Thinking back, I wish I could have said everything I was feeling. I wish I could have poured it out, I wish I could have found a way to show it. But there will never be a way, when words just aren’t enough, and it will always be one of those increasingly frequent instances where the empty signifiers of everyday language are just sorely, sorely inadequate to the occasion.

FEELING melancholy
LISTENING Nicholas Gunn - A Place in my Heart
POSTED IN Meanderings, Past lives, Things that Happened at Monday 2 June, 9:20 AM
2 |


2 comments

pak says:
June 2 2008 @ 10:41 PM

<333

i think it’s always a good thing to talk to your teachers on a personal basis; it’s very..human.

Listings of boxed layout items:
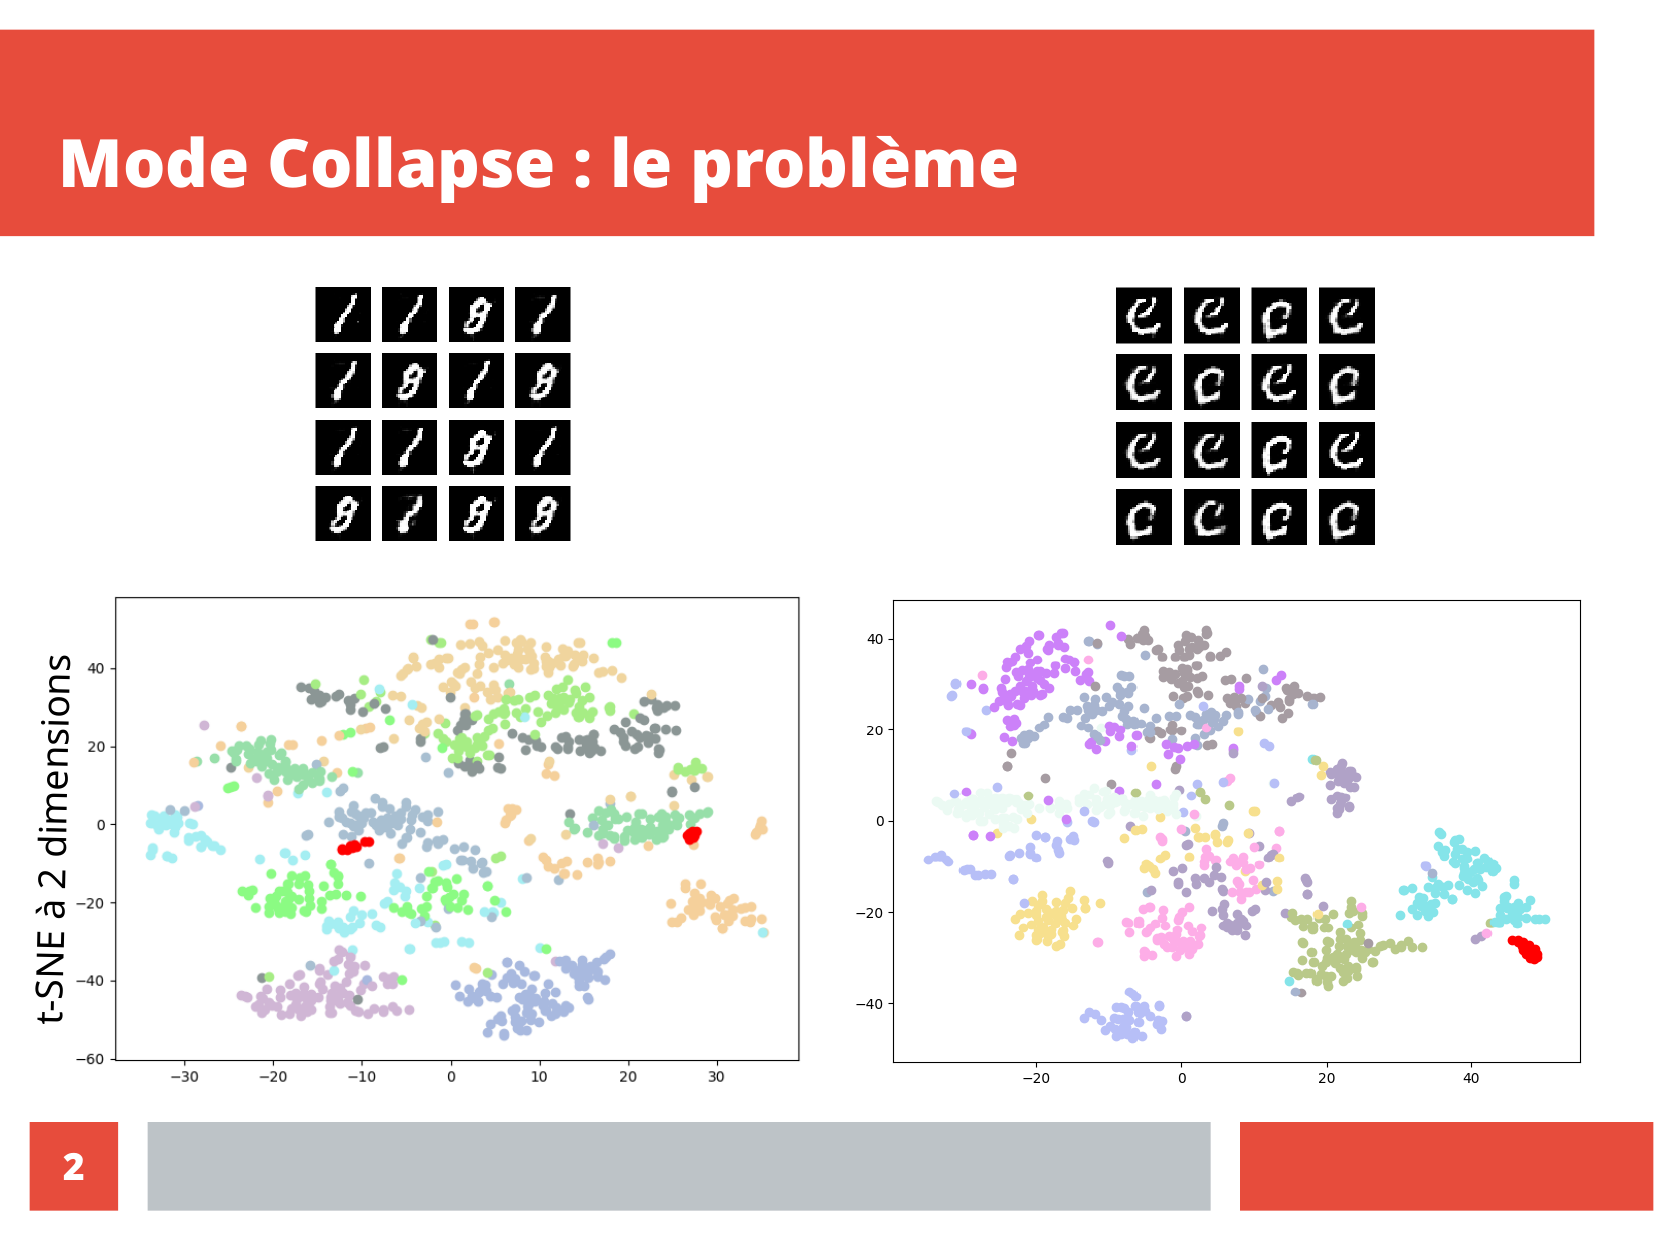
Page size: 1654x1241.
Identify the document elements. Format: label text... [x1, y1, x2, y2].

picture [274, 247, 603, 577]
picture [838, 247, 1595, 1099]
picture [59, 578, 819, 1099]
text_box t-SNE à 2 dimensions [14, 590, 83, 1041]
title Mode Collapse : le problème [59, 59, 1595, 207]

Written problem:
Repeat the blog post above word for word, from its first line through the last comment.

Result below:
Thinking back, I wish I could have said everything I was feeling. I wish I could have poured it out, I wish I could have found a way to show it. But there will never be a way, when words just aren’t enough, and it will always be one of those increasingly frequent instances where the empty signifiers of everyday language are just sorely, sorely inadequate to the occasion.

FEELING melancholy
LISTENING Nicholas Gunn - A Place in my Heart
POSTED IN Meanderings, Past lives, Things that Happened at Monday 2 June, 9:20 AM
2 |


2 comments

pak says:
June 2 2008 @ 10:41 PM

<333

i think it’s always a good thing to talk to your teachers on a personal basis; it’s very..human.